* MATERIAL FOR THIS EXERCISE

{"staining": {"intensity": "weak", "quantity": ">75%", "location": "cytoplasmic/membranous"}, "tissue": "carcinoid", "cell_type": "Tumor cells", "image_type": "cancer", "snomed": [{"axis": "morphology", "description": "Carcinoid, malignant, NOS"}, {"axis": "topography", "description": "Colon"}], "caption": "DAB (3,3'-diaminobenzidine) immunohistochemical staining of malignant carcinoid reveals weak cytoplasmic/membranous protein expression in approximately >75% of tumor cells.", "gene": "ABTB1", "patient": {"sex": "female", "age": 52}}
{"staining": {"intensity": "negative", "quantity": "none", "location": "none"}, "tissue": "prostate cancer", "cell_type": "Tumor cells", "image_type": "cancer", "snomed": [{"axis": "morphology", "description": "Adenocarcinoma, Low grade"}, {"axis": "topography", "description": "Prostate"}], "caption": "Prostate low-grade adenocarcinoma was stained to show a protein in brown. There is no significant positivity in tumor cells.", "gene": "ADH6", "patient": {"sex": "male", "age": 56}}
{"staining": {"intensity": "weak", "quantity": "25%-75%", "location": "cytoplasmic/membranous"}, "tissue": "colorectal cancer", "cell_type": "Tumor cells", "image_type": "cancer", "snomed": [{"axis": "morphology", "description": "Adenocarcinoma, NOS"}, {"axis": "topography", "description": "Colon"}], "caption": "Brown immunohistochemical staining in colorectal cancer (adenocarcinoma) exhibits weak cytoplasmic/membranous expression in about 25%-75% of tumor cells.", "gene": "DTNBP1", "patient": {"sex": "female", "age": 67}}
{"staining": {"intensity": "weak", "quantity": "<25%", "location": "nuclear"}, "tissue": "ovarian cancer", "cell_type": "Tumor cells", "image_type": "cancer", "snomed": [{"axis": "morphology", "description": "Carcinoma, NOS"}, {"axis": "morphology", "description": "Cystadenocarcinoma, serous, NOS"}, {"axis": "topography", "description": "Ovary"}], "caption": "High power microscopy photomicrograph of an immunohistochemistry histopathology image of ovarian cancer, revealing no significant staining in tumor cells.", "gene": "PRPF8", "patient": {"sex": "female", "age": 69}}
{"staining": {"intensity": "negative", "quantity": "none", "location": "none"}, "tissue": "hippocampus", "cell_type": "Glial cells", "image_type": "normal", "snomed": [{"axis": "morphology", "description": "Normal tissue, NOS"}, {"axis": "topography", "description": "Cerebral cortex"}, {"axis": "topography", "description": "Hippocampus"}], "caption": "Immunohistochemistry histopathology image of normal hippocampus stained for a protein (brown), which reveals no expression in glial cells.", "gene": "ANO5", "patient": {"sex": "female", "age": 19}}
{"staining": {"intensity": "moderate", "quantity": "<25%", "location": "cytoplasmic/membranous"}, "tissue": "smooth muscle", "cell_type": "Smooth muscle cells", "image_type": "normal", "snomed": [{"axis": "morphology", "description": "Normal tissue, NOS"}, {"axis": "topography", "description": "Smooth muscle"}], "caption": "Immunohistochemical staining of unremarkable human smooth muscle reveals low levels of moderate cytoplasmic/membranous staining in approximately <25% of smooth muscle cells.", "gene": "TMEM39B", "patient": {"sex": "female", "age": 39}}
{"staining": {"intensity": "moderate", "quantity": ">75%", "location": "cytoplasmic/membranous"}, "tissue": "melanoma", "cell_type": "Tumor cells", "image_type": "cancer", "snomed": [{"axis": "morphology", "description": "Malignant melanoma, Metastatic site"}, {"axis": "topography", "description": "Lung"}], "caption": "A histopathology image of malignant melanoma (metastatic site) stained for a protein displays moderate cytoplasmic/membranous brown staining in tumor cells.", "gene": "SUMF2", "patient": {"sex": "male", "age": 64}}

* TASK REQUIREMENTS
Transcribe the entries above exactly.

* PROBLEM SOLUTION
{"staining": {"intensity": "weak", "quantity": ">75%", "location": "cytoplasmic/membranous"}, "tissue": "carcinoid", "cell_type": "Tumor cells", "image_type": "cancer", "snomed": [{"axis": "morphology", "description": "Carcinoid, malignant, NOS"}, {"axis": "topography", "description": "Colon"}], "caption": "DAB (3,3'-diaminobenzidine) immunohistochemical staining of malignant carcinoid reveals weak cytoplasmic/membranous protein expression in approximately >75% of tumor cells.", "gene": "ABTB1", "patient": {"sex": "female", "age": 52}}
{"staining": {"intensity": "negative", "quantity": "none", "location": "none"}, "tissue": "prostate cancer", "cell_type": "Tumor cells", "image_type": "cancer", "snomed": [{"axis": "morphology", "description": "Adenocarcinoma, Low grade"}, {"axis": "topography", "description": "Prostate"}], "caption": "Prostate low-grade adenocarcinoma was stained to show a protein in brown. There is no significant positivity in tumor cells.", "gene": "ADH6", "patient": {"sex": "male", "age": 56}}
{"staining": {"intensity": "weak", "quantity": "25%-75%", "location": "cytoplasmic/membranous"}, "tissue": "colorectal cancer", "cell_type": "Tumor cells", "image_type": "cancer", "snomed": [{"axis": "morphology", "description": "Adenocarcinoma, NOS"}, {"axis": "topography", "description": "Colon"}], "caption": "Brown immunohistochemical staining in colorectal cancer (adenocarcinoma) exhibits weak cytoplasmic/membranous expression in about 25%-75% of tumor cells.", "gene": "DTNBP1", "patient": {"sex": "female", "age": 67}}
{"staining": {"intensity": "weak", "quantity": "<25%", "location": "nuclear"}, "tissue": "ovarian cancer", "cell_type": "Tumor cells", "image_type": "cancer", "snomed": [{"axis": "morphology", "description": "Carcinoma, NOS"}, {"axis": "morphology", "description": "Cystadenocarcinoma, serous, NOS"}, {"axis": "topography", "description": "Ovary"}], "caption": "High power microscopy photomicrograph of an immunohistochemistry histopathology image of ovarian cancer, revealing no significant staining in tumor cells.", "gene": "PRPF8", "patient": {"sex": "female", "age": 69}}
{"staining": {"intensity": "negative", "quantity": "none", "location": "none"}, "tissue": "hippocampus", "cell_type": "Glial cells", "image_type": "normal", "snomed": [{"axis": "morphology", "description": "Normal tissue, NOS"}, {"axis": "topography", "description": "Cerebral cortex"}, {"axis": "topography", "description": "Hippocampus"}], "caption": "Immunohistochemistry histopathology image of normal hippocampus stained for a protein (brown), which reveals no expression in glial cells.", "gene": "ANO5", "patient": {"sex": "female", "age": 19}}
{"staining": {"intensity": "moderate", "quantity": "<25%", "location": "cytoplasmic/membranous"}, "tissue": "smooth muscle", "cell_type": "Smooth muscle cells", "image_type": "normal", "snomed": [{"axis": "morphology", "description": "Normal tissue, NOS"}, {"axis": "topography", "description": "Smooth muscle"}], "caption": "Immunohistochemical staining of unremarkable human smooth muscle reveals low levels of moderate cytoplasmic/membranous staining in approximately <25% of smooth muscle cells.", "gene": "TMEM39B", "patient": {"sex": "female", "age": 39}}
{"staining": {"intensity": "moderate", "quantity": ">75%", "location": "cytoplasmic/membranous"}, "tissue": "melanoma", "cell_type": "Tumor cells", "image_type": "cancer", "snomed": [{"axis": "morphology", "description": "Malignant melanoma, Metastatic site"}, {"axis": "topography", "description": "Lung"}], "caption": "A histopathology image of malignant melanoma (metastatic site) stained for a protein displays moderate cytoplasmic/membranous brown staining in tumor cells.", "gene": "SUMF2", "patient": {"sex": "male", "age": 64}}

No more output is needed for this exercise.